The team decided to sunset Vector, but took what made it useful, structured visibility and framework-specific knowledge, and built those into Next.js directly.
Around the Next.js v16 release in October 2025, users were struggling to debug with Agents. The common prompt was fix the error, asking Agents to resolve issues from the Browser overlay. But Agents would request the page HTML and find nothing wrong.
The reason: Runtime failures, Browser JavaScript errors, and async errors all live in the Browser, not in HTML. The rendered page, layout segments, routes, and other internal state were invisible to Agents.
Model Context Protocol (MCP) gave us a way to expose this data. The first version surfaced internal states like errors, routes, and rendered segments, but exposing data alone was not enough. Agents also needed to discover running Dev Servers and communicate with them, which led to next-devtools-mcp.

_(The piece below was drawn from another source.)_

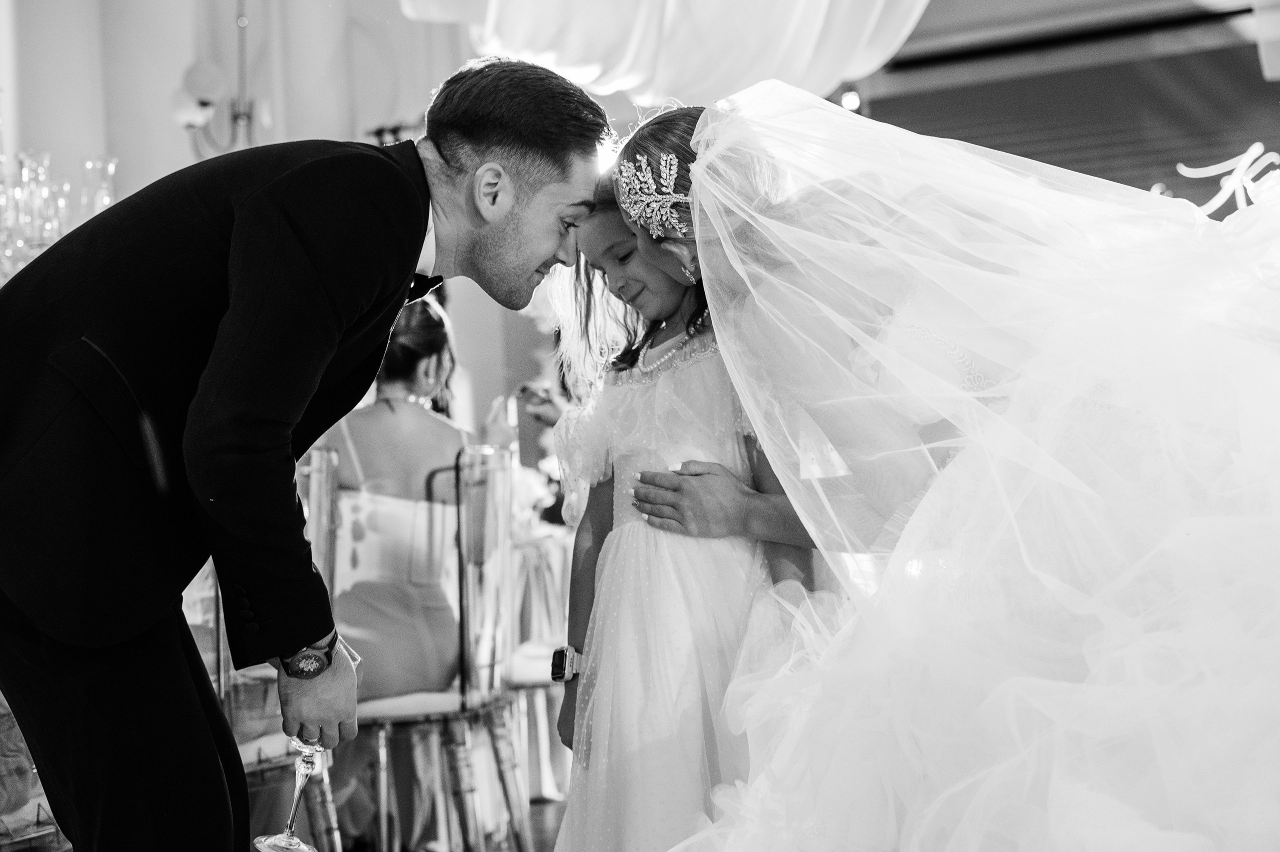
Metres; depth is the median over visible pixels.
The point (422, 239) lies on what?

MCP confirmed what Vector taught us. Agents need visibility into what Next.js is doing, but that is only part of the story. The deeper lesson was treating Agents as first-class users and thinking from their perspective. What information do they need? When do they need it? How do they consume it?

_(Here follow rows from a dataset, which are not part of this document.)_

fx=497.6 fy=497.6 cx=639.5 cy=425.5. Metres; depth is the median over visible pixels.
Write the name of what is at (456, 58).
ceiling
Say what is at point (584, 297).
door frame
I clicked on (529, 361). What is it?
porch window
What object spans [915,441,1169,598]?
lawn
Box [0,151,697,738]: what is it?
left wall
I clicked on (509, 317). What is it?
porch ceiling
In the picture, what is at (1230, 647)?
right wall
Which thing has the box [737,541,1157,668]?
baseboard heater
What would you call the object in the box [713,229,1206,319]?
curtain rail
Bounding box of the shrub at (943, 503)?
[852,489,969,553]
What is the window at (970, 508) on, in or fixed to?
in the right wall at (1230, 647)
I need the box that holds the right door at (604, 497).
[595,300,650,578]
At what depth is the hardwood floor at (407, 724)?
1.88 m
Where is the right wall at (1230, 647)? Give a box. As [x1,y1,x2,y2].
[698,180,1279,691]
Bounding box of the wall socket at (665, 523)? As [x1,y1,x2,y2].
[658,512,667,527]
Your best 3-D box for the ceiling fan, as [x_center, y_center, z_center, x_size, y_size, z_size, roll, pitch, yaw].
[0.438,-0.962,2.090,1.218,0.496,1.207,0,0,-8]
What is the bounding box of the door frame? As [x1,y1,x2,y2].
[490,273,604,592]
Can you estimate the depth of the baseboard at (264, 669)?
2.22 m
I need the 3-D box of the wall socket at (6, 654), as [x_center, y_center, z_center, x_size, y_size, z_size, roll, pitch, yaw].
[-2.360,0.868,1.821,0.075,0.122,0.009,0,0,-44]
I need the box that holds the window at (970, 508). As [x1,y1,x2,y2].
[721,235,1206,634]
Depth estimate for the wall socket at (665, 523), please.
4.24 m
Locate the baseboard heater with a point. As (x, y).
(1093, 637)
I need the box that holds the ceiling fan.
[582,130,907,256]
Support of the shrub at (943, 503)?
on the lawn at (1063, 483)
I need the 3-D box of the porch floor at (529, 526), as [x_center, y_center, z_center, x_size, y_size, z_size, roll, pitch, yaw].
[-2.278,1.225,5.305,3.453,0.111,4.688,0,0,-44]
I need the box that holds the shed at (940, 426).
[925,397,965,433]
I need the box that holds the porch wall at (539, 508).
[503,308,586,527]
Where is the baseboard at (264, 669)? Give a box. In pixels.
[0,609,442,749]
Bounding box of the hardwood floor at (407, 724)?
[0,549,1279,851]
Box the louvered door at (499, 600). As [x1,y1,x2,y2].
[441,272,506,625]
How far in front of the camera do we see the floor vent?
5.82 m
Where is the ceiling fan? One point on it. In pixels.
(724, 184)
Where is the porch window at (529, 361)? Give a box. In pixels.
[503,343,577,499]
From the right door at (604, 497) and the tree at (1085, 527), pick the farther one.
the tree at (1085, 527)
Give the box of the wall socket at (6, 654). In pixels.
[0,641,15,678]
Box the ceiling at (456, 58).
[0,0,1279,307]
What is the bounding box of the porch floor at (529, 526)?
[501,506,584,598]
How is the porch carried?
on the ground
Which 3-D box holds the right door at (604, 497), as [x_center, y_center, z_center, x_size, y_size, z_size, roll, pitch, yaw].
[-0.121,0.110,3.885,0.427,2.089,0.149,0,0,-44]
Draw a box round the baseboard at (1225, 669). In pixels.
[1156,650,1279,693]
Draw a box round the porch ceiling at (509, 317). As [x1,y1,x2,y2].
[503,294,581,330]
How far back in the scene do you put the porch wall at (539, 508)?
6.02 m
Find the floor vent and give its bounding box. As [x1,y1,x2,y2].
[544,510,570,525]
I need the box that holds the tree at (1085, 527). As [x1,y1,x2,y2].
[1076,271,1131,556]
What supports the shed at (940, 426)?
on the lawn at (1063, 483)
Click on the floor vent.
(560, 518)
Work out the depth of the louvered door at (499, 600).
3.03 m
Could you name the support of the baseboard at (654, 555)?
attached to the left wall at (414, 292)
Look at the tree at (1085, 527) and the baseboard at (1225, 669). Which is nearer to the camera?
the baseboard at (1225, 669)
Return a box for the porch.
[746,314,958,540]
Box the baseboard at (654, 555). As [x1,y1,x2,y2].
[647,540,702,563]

This mindset led to practical changes: If Agents read terminal output during development, logging Server Action invocations and forwarding Browser errors gives them the hints they need. If Agents struggle with Framework concepts not in their training data, embedding a compressed docs index (agents.md) or providing structured workflows (Next.js Skills) gives them better context than documentation alone.
These questions run through everything they built. The need for visibility led to better logging, the need for knowledge led to agents.md, and the need for discovery led to MCP. When you treat Agents as first-class users and meet them where they are, debugging becomes a tight feedback loop between code, runtime, and AI.
The team is now working on making this easier to adopt. You can already run npx @next/codemod to generate an up-to-date docs index for your project, and they are expanding their Eval Suite to cover more Next.js 16 APIs so they can measure what actually helps Agents.
Longer term, they want this built into next dev so Agents get the right context automatically without any setup.
Next.js journey toward an Agentic future teaches us that Frameworks do not need to compete with AI Tools, they can be partners instead, by exposing the right information to Agents and enabling humans to work with AI more effectively.